Co jest niezwykle ważne, ta definicja, z którą spotykamy się na co dzień, jest oficjalną definicją w dokumentach Ministerstwa Spraw Wewnętrznych i Administracji, ale też w podręcznikach policyjnych. Jeśli więc zajdzie potrzeba użycia jej, to śmiało można się tym właśnie posiłkować i pamiętać, aby zawsze podać źródło, bo jest to formalnie państwowa definicja. Oprócz tego istnieje też inna opcja, która mówi o tym, że są to wszystkie możliwe czyny popełniane na tle rasistowskim i ksenofobicznym, które podlegają sankcjom karnym jako przestępstwo kryminalne.

Z badań stowarzyszenia wynika, że ponad 90% treści o charakterze nienawistnym w internecie skierowanych do osób ze społeczności żydowskiej nie jest w formie pojedynczej np. „Kowalski, Ty Żydzie”, tylko do całej grupy. Mamy tu sytuację, w której możemy mówić o tym, że to jest nienawiść do ogółu osób. Każda społeczność mniejszościowa ma trochę inną specyfikę tych przestępstw. W stosunku do osób ze społeczności żydowskiej zazwyczaj są to treści w formie mnogiej, natomiast jeśli chodzi o inne społeczności, dużo częściej są to treści w formie pojedynczej.

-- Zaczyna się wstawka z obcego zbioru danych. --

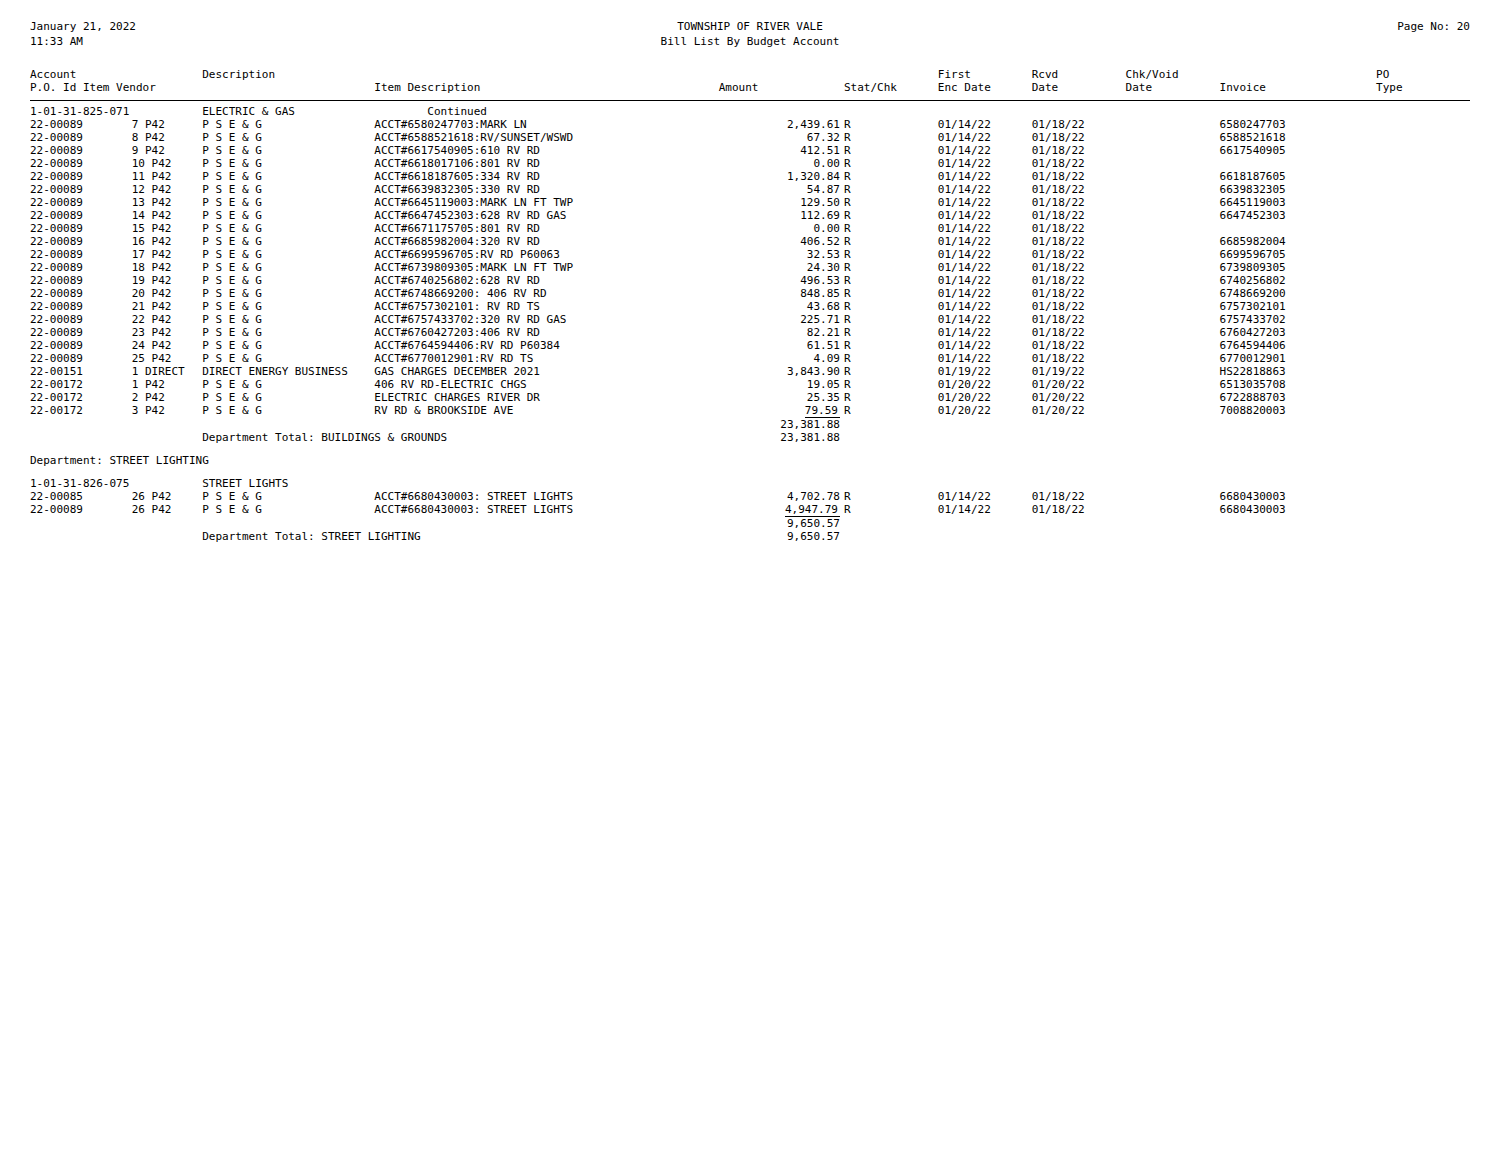January 21, 2022
11:33 AM
TOWNSHIP OF RIVER VALE
Bill List By Budget Account
Page No: 20
| Account | Description | | | | First | Rcvd | Chk/Void | | PO |
| --- | --- | --- | --- | --- | --- | --- | --- | --- | --- |
| P.O. Id Item Vendor | | Item Description | Amount | Stat/Chk | Enc Date | Date | Date | Invoice | Type |
| 1-01-31-825-071 | ELECTRIC & GAS Continued | | | | | | | |
| 22-00089 | 7 P42 | P S E & G | ACCT#6580247703:MARK LN | 2,439.61 | R | 01/14/22 | 01/18/22 | | 6580247703 | |
| 22-00089 | 8 P42 | P S E & G | ACCT#6588521618:RV/SUNSET/WSWD | 67.32 | R | 01/14/22 | 01/18/22 | | 6588521618 | |
| 22-00089 | 9 P42 | P S E & G | ACCT#6617540905:610 RV RD | 412.51 | R | 01/14/22 | 01/18/22 | | 6617540905 | |
| 22-00089 | 10 P42 | P S E & G | ACCT#6618017106:801 RV RD | 0.00 | R | 01/14/22 | 01/18/22 | | | |
| 22-00089 | 11 P42 | P S E & G | ACCT#6618187605:334 RV RD | 1,320.84 | R | 01/14/22 | 01/18/22 | | 6618187605 | |
| 22-00089 | 12 P42 | P S E & G | ACCT#6639832305:330 RV RD | 54.87 | R | 01/14/22 | 01/18/22 | | 6639832305 | |
| 22-00089 | 13 P42 | P S E & G | ACCT#6645119003:MARK LN FT TWP | 129.50 | R | 01/14/22 | 01/18/22 | | 6645119003 | |
| 22-00089 | 14 P42 | P S E & G | ACCT#6647452303:628 RV RD GAS | 112.69 | R | 01/14/22 | 01/18/22 | | 6647452303 | |
| 22-00089 | 15 P42 | P S E & G | ACCT#6671175705:801 RV RD | 0.00 | R | 01/14/22 | 01/18/22 | | | |
| 22-00089 | 16 P42 | P S E & G | ACCT#6685982004:320 RV RD | 406.52 | R | 01/14/22 | 01/18/22 | | 6685982004 | |
| 22-00089 | 17 P42 | P S E & G | ACCT#6699596705:RV RD P60063 | 32.53 | R | 01/14/22 | 01/18/22 | | 6699596705 | |
| 22-00089 | 18 P42 | P S E & G | ACCT#6739809305:MARK LN FT TWP | 24.30 | R | 01/14/22 | 01/18/22 | | 6739809305 | |
| 22-00089 | 19 P42 | P S E & G | ACCT#6740256802:628 RV RD | 496.53 | R | 01/14/22 | 01/18/22 | | 6740256802 | |
| 22-00089 | 20 P42 | P S E & G | ACCT#6748669200: 406 RV RD | 848.85 | R | 01/14/22 | 01/18/22 | | 6748669200 | |
| 22-00089 | 21 P42 | P S E & G | ACCT#6757302101: RV RD TS | 43.68 | R | 01/14/22 | 01/18/22 | | 6757302101 | |
| 22-00089 | 22 P42 | P S E & G | ACCT#6757433702:320 RV RD GAS | 225.71 | R | 01/14/22 | 01/18/22 | | 6757433702 | |
| 22-00089 | 23 P42 | P S E & G | ACCT#6760427203:406 RV RD | 82.21 | R | 01/14/22 | 01/18/22 | | 6760427203 | |
| 22-00089 | 24 P42 | P S E & G | ACCT#6764594406:RV RD P60384 | 61.51 | R | 01/14/22 | 01/18/22 | | 6764594406 | |
| 22-00089 | 25 P42 | P S E & G | ACCT#6770012901:RV RD TS | 4.09 | R | 01/14/22 | 01/18/22 | | 6770012901 | |
| 22-00151 | 1 DIRECT | DIRECT ENERGY BUSINESS | GAS CHARGES DECEMBER 2021 | 3,843.90 | R | 01/19/22 | 01/19/22 | | HS22818863 | |
| 22-00172 | 1 P42 | P S E & G | 406 RV RD-ELECTRIC CHGS | 19.05 | R | 01/20/22 | 01/20/22 | | 6513035708 | |
| 22-00172 | 2 P42 | P S E & G | ELECTRIC CHARGES RIVER DR | 25.35 | R | 01/20/22 | 01/20/22 | | 6722888703 | |
| 22-00172 | 3 P42 | P S E & G | RV RD & BROOKSIDE AVE | 79.59 | R | 01/20/22 | 01/20/22 | | 7008820003 | |
| | | | | 23,381.88 | | | | | | |
| | | Department Total: BUILDINGS & GROUNDS | 23,381.88 | | | | | | |
| Department: STREET LIGHTING | | | | | | | |
| 1-01-31-826-075 | STREET LIGHTS | | | | | | | |
| 22-00085 | 26 P42 | P S E & G | ACCT#6680430003: STREET LIGHTS | 4,702.78 | R | 01/14/22 | 01/18/22 | | 6680430003 | |
| 22-00089 | 26 P42 | P S E & G | ACCT#6680430003: STREET LIGHTS | 4,947.79 | R | 01/14/22 | 01/18/22 | | 6680430003 | |
| | | | | 9,650.57 | | | | | | |
| | | Department Total: STREET LIGHTING | 9,650.57 | | | | | | |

Istotne jest, że mowa nienawiści może mieć charakter karalny, ale musimy pamiętać o tym, że to nie jest każdorazowe obrażanie jakiegoś człowieka, ale kwestia ekspresji, tego, co sprawca chce powiedzieć i to nie zawsze wynika wprost, a czasami wynika na przykład z jego aktywności w mediach społecznościowych. Zwracajmy na to szczególną uwagę.

Przestępstwa z nienawiści to sytuacja, w której każde przestępstwo, ale też każde wykroczenie jest z pobudek nienawistnych. Wprost mówi o tym definicja, która też pojawia się w oficjalnych materiałach policyjnych oraz MSWiA. Będzie również można ją znaleźć w nowych wytycznych prokuratora generalnego, które pośrednio obowiązują policjantów w postępowaniach przygotowawczych.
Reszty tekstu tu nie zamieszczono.